Increase audio listening/reading in classroom
Reading might be important, but language is first and foremost spoken. Writing systems are just imperfect ways of recording our voices, and nothing beats good listening comprehension as it fuels all other aspects of language acquisition and production.
Thankfully, we live in an age of audiobooks, so finding good listening material is more than easy. If you head over to Speechify’s audiobook platform, you’ll discover tons of titles of all genres suitable even for the youngest audiences.
Relying on a well-made audiobook will not only allow your students to engage with literature but also make them passionate about it. As you’ll see, most audiobooks are not only read but acted out by professional voice actors, so they’re a joy to listen to as they allow for complete immersion.
Asking students for feedback
Most reading and learning disabilities come as a spectrum, so it’s important that we understand each individual and their needs. If you’re working with groups of students, you’ll have to go a long way to provide them all with appropriate learning materials and homework. The best way to achieve that is to simply ask them what they think about your methods.
Of course, you shouldn’t follow your students’ advice blindly. After all, you’re the one who’s undergone pedagogical training, and it is you who knows that some things simply have to be done if you want to see progress. However, it doesn’t hurt to make small adjustments according to your students’ needs, especially if it means the difference between breaking a plateau.
Is ALTA a nonprofit organization?
Yes, ALTA is a nonprofit credentialing organization. For more information, contact the team at [email protected].
Another similar organization is The International Multisensory Structured Language Education Council (IMSLEC).
What is an example of a word that is difficult for someone with dyslexia to read?

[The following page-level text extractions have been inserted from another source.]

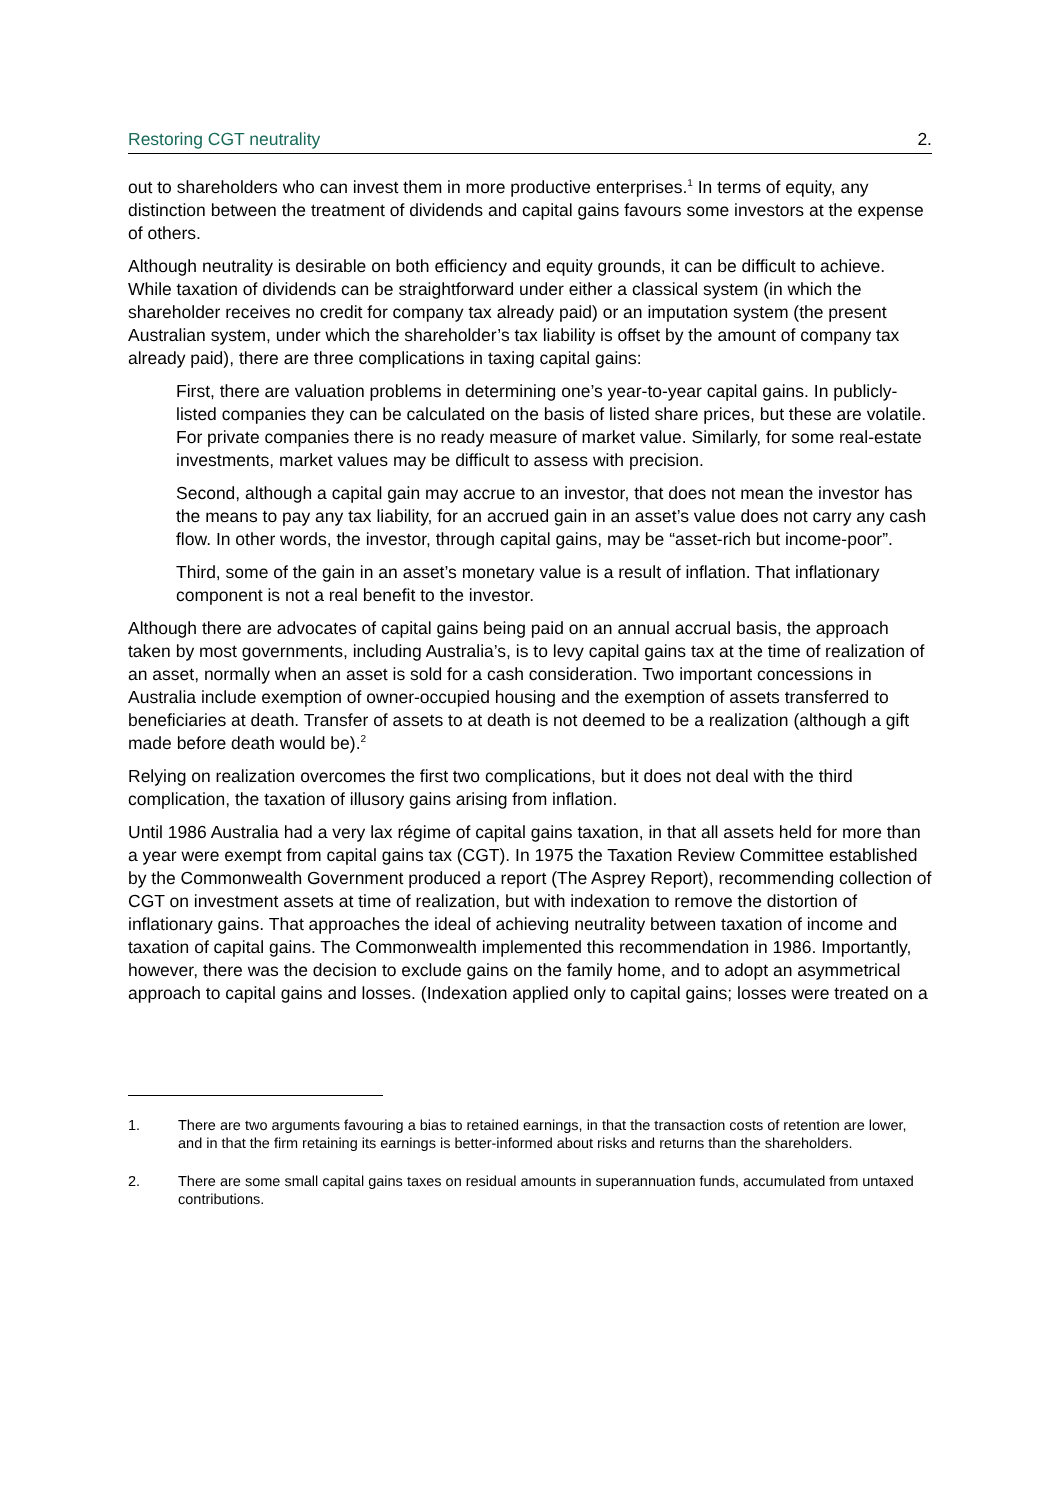Restoring CGT neutrality 2.
out to shareholders who can invest them in more productive enterprises.<sup>1</sup> In terms of equity, any distinction between the treatment of dividends and capital gains favours some investors at the expense of others.
Although neutrality is desirable on both efficiency and equity grounds, it can be difficult to achieve. While taxation of dividends can be straightforward under either a classical system (in which the shareholder receives no credit for company tax already paid) or an imputation system (the present Australian system, under which the shareholder’s tax liability is offset by the amount of company tax already paid), there are three complications in taxing capital gains:
First, there are valuation problems in determining one’s year-to-year capital gains. In publicly-listed companies they can be calculated on the basis of listed share prices, but these are volatile. For private companies there is no ready measure of market value. Similarly, for some real-estate investments, market values may be difficult to assess with precision.
Second, although a capital gain may accrue to an investor, that does not mean the investor has the means to pay any tax liability, for an accrued gain in an asset’s value does not carry any cash flow. In other words, the investor, through capital gains, may be “asset-rich but income-poor”.
Third, some of the gain in an asset’s monetary value is a result of inflation. That inflationary component is not a real benefit to the investor.
Although there are advocates of capital gains being paid on an annual accrual basis, the approach taken by most governments, including Australia’s, is to levy capital gains tax at the time of realization of an asset, normally when an asset is sold for a cash consideration. Two important concessions in Australia include exemption of owner-occupied housing and the exemption of assets transferred to beneficiaries at death. Transfer of assets to at death is not deemed to be a realization (although a gift made before death would be).<sup>2</sup>
Relying on realization overcomes the first two complications, but it does not deal with the third complication, the taxation of illusory gains arising from inflation.
Until 1986 Australia had a very lax régime of capital gains taxation, in that all assets held for more than a year were exempt from capital gains tax (CGT). In 1975 the Taxation Review Committee established by the Commonwealth Government produced a report (The Asprey Report), recommending collection of CGT on investment assets at time of realization, but with indexation to remove the distortion of inflationary gains. That approaches the ideal of achieving neutrality between taxation of income and taxation of capital gains. The Commonwealth implemented this recommendation in 1986. Importantly, however, there was the decision to exclude gains on the family home, and to adopt an asymmetrical approach to capital gains and losses. (Indexation applied only to capital gains; losses were treated on a
1. There are two arguments favouring a bias to retained earnings, in that the transaction costs of retention are lower, and in that the firm retaining its earnings is better-informed about risks and returns than the shareholders.
2. There are some small capital gains taxes on residual amounts in superannuation funds, accumulated from untaxed contributions.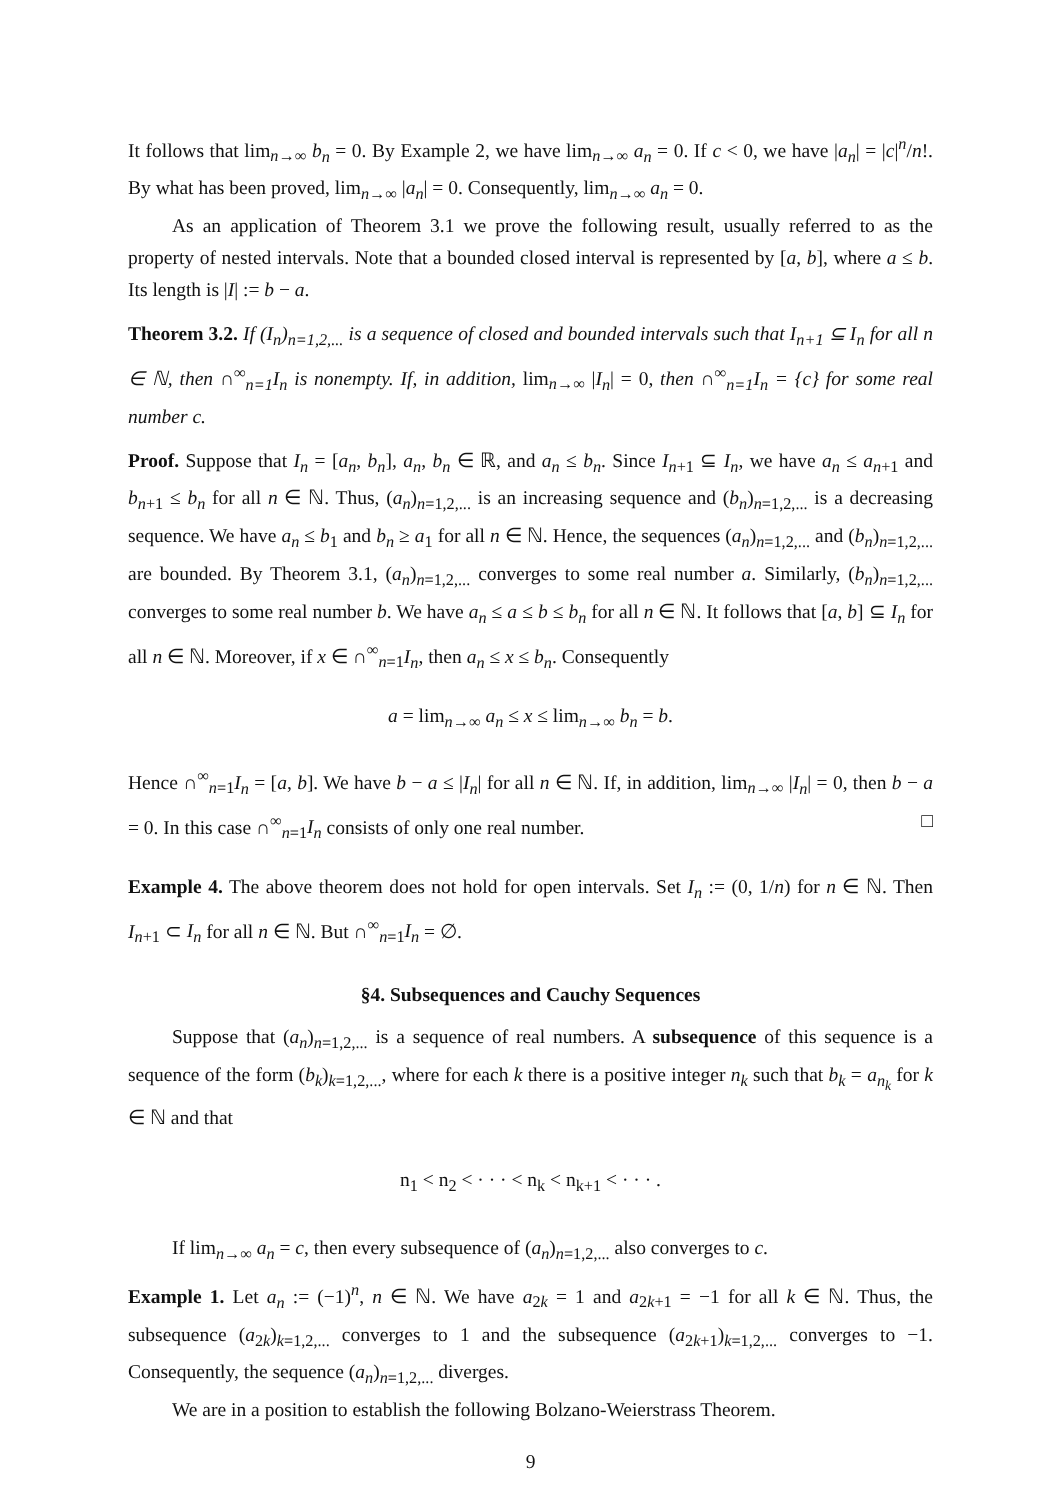It follows that lim<sub>n→∞</sub> b<sub>n</sub> = 0. By Example 2, we have lim<sub>n→∞</sub> a<sub>n</sub> = 0. If c < 0, we have |a<sub>n</sub>| = |c|<sup>n</sup>/n!. By what has been proved, lim<sub>n→∞</sub> |a<sub>n</sub>| = 0. Consequently, lim<sub>n→∞</sub> a<sub>n</sub> = 0.
As an application of Theorem 3.1 we prove the following result, usually referred to as the property of nested intervals. Note that a bounded closed interval is represented by [a, b], where a ≤ b. Its length is |I| := b − a.
Theorem 3.2. If (I<sub>n</sub>)<sub>n=1,2,...</sub> is a sequence of closed and bounded intervals such that I<sub>n+1</sub> ⊆ I<sub>n</sub> for all n ∈ ℕ, then ∩<sup>∞</sup><sub>n=1</sub>I<sub>n</sub> is nonempty. If, in addition, lim<sub>n→∞</sub> |I<sub>n</sub>| = 0, then ∩<sup>∞</sup><sub>n=1</sub>I<sub>n</sub> = {c} for some real number c.
Proof. Suppose that I<sub>n</sub> = [a<sub>n</sub>, b<sub>n</sub>], a<sub>n</sub>, b<sub>n</sub> ∈ ℝ, and a<sub>n</sub> ≤ b<sub>n</sub>. Since I<sub>n+1</sub> ⊆ I<sub>n</sub>, we have a<sub>n</sub> ≤ a<sub>n+1</sub> and b<sub>n+1</sub> ≤ b<sub>n</sub> for all n ∈ ℕ. Thus, (a<sub>n</sub>)<sub>n=1,2,...</sub> is an increasing sequence and (b<sub>n</sub>)<sub>n=1,2,...</sub> is a decreasing sequence. We have a<sub>n</sub> ≤ b<sub>1</sub> and b<sub>n</sub> ≥ a<sub>1</sub> for all n ∈ ℕ. Hence, the sequences (a<sub>n</sub>)<sub>n=1,2,...</sub> and (b<sub>n</sub>)<sub>n=1,2,...</sub> are bounded. By Theorem 3.1, (a<sub>n</sub>)<sub>n=1,2,...</sub> converges to some real number a. Similarly, (b<sub>n</sub>)<sub>n=1,2,...</sub> converges to some real number b. We have a<sub>n</sub> ≤ a ≤ b ≤ b<sub>n</sub> for all n ∈ ℕ. It follows that [a, b] ⊆ I<sub>n</sub> for all n ∈ ℕ. Moreover, if x ∈ ∩<sup>∞</sup><sub>n=1</sub>I<sub>n</sub>, then a<sub>n</sub> ≤ x ≤ b<sub>n</sub>. Consequently
a = lim<sub>n→∞</sub> a<sub>n</sub> ≤ x ≤ lim<sub>n→∞</sub> b<sub>n</sub> = b.
Hence ∩<sup>∞</sup><sub>n=1</sub>I<sub>n</sub> = [a, b]. We have b − a ≤ |I<sub>n</sub>| for all n ∈ ℕ. If, in addition, lim<sub>n→∞</sub> |I<sub>n</sub>| = 0, then b − a = 0. In this case ∩<sup>∞</sup><sub>n=1</sub>I<sub>n</sub> consists of only one real number. □
Example 4. The above theorem does not hold for open intervals. Set I<sub>n</sub> := (0, 1/n) for n ∈ ℕ. Then I<sub>n+1</sub> ⊂ I<sub>n</sub> for all n ∈ ℕ. But ∩<sup>∞</sup><sub>n=1</sub>I<sub>n</sub> = ∅.
§4. Subsequences and Cauchy Sequences
Suppose that (a<sub>n</sub>)<sub>n=1,2,...</sub> is a sequence of real numbers. A subsequence of this sequence is a sequence of the form (b<sub>k</sub>)<sub>k=1,2,...</sub>, where for each k there is a positive integer n<sub>k</sub> such that b<sub>k</sub> = a<sub>n<sub>k</sub></sub> for k ∈ ℕ and that
n<sub>1</sub> < n<sub>2</sub> < · · · < n<sub>k</sub> < n<sub>k+1</sub> < · · · .
If lim<sub>n→∞</sub> a<sub>n</sub> = c, then every subsequence of (a<sub>n</sub>)<sub>n=1,2,...</sub> also converges to c.
Example 1. Let a<sub>n</sub> := (−1)<sup>n</sup>, n ∈ ℕ. We have a<sub>2k</sub> = 1 and a<sub>2k+1</sub> = −1 for all k ∈ ℕ. Thus, the subsequence (a<sub>2k</sub>)<sub>k=1,2,...</sub> converges to 1 and the subsequence (a<sub>2k+1</sub>)<sub>k=1,2,...</sub> converges to −1. Consequently, the sequence (a<sub>n</sub>)<sub>n=1,2,...</sub> diverges.
We are in a position to establish the following Bolzano-Weierstrass Theorem.
9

There is no definite answer to this question. Dyslexia manifests differently in everyone, so what constitutes a difficult word will depend on the individual. But, it is usually longer and not really common words that give people trouble. For example, something like pulchritudinous is almost guaranteed to give most people a headache.
Can a CALT diagnose dyslexia?
In most cases, it is accredited psychologists who diagnose dyslexia. If a CALT possesses the required skills and credentials, they are capable of and free to diagnose dyslexia. Usually, however, CALTs just use diagnostic strategies to provide feedback and come up with useful strategies for improving reading proficiency and language skills.